Although it was a milestone, historians say the war has faded from the collective Asian memory, overshadowed by the catastrophic events of World War II. Fighting in Asia was relatively minor in 1914 to 1918, limited largely to a few naval battles, the allied takeover of German colonies in the Pacific, and a siege of the German colony of Tsingtao in China. As a result there are few monuments to visit or commemorations to attend.

Looking up the slope over which the 20th Deccan Horse charged toward the distant High Wood (Photo by Denis D. Gray)

In contrast, poppies -- enduring European symbols of grief and remembrance -- and images of the dead grace the tombstones across the Somme battlefield, where more than 1 million soldiers from both sides fell during 141 days of slaughter.

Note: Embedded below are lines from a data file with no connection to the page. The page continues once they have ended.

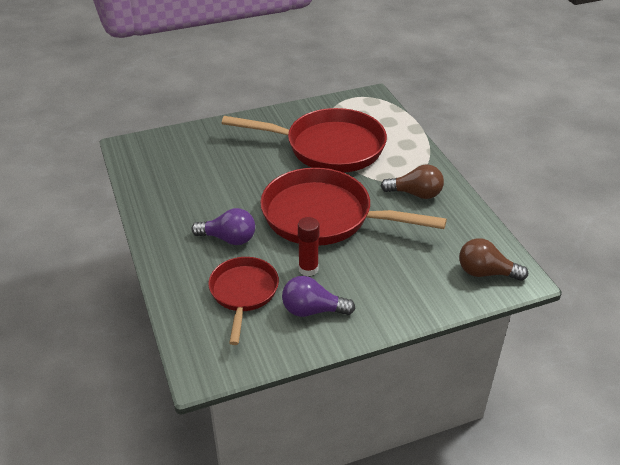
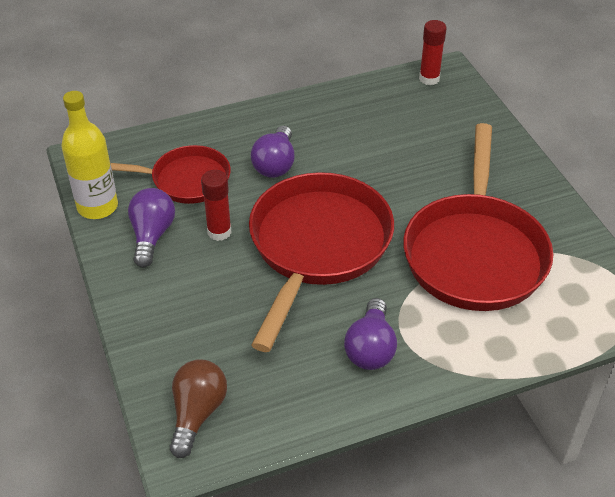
camera: 90 degrees right, 5 degrees up
brown light bulb [381,164,444,199] -> purple light bulb [344,298,397,370]
none -> yellow bottle [61,91,118,219]
none -> red glue stick [419,20,447,85]

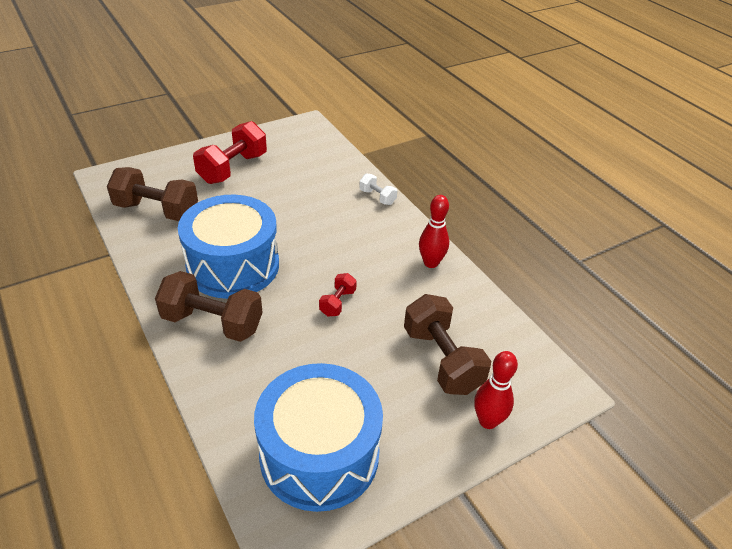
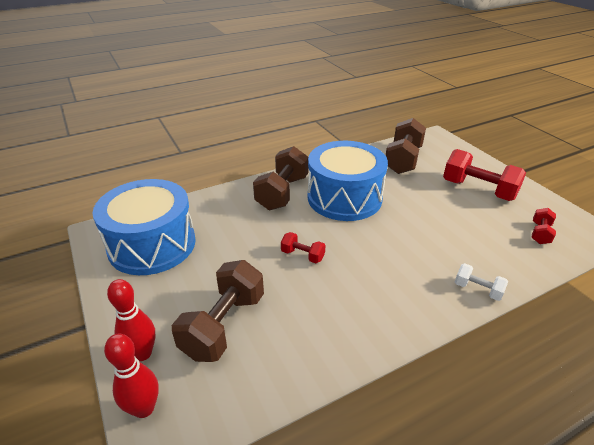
camera: 95 degrees right, 5 degrees down
white dumbbell [359,173,397,205] -> white dumbbell turned 75 degrees clockwise [455,263,508,301]
brown dumbbell [404,294,491,395] -> brown dumbbell turned 45 degrees counterclockwise [172,260,264,362]
red bowling pin [419,195,449,268] -> red bowling pin moved to [104,334,159,418]
none -> red dumbbell [532,208,556,244]

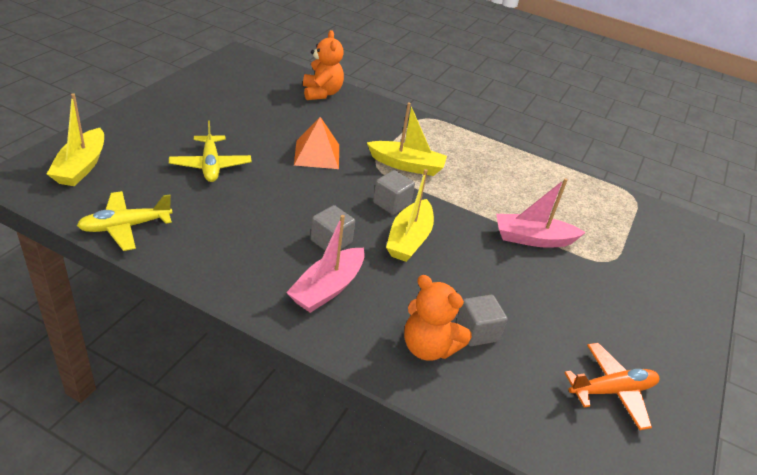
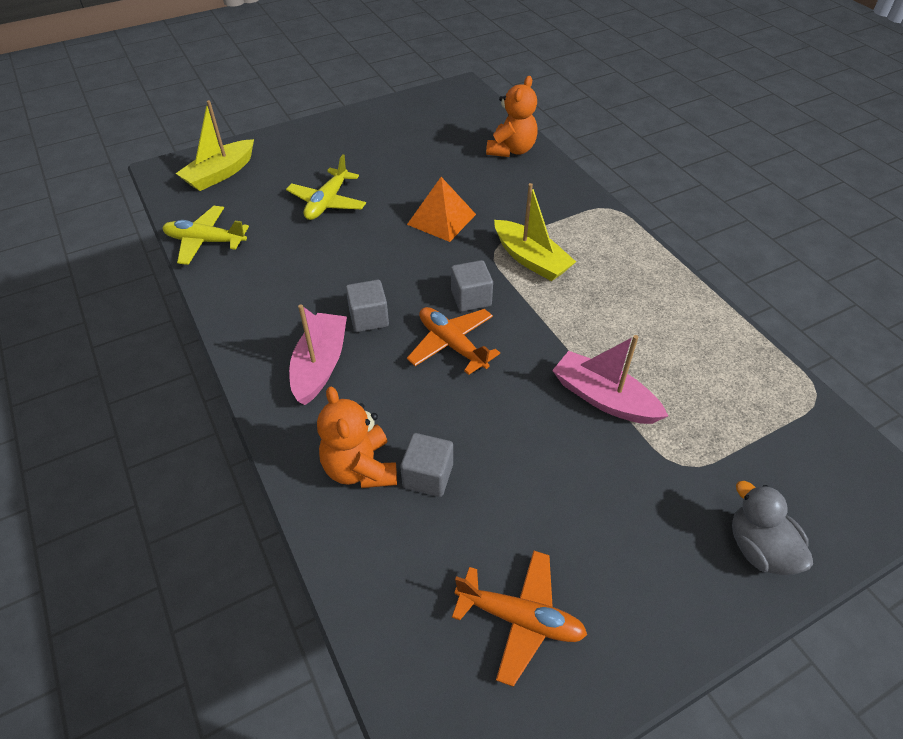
camera: 40 degrees right, 10 degrees up
pink boat [286,215,365,313] -> pink boat turned 120 degrees clockwise [289,305,347,405]
yellow boat [386,169,434,262] -> orange plane [407,307,500,375]
none -> grey duck [732,481,813,575]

Numerous commemorative events in France and other European nations will be held during the anniversary of the end of the war. However, few visitors are likely to seek out High Wood, near the Carnoy Valley area of the Somme battlefield, where the Indian horsemen and a British unit, the Seventh Dragoon Guards, charged in the early evening of July 14, 1916.

Their orders were to pass through a gap in the German line created by infantry, in order to attack the German rearguard. Slow communications delayed the charge, allowing the Germans to regroup before it started. Estimated casualty figures vary widely, but as many as 171 men and scores of horses may have been cut down in the two-unit assault.

The gentle slope up which the Deccan Horse rode in one of history's last cavalry charges is now sown with wheat and beetroot. In the distance two tractors work the fields. At High Wood, where thousands still lie in unmarked graves, the silence is broken only by a cool autumn breeze rustling through the branches.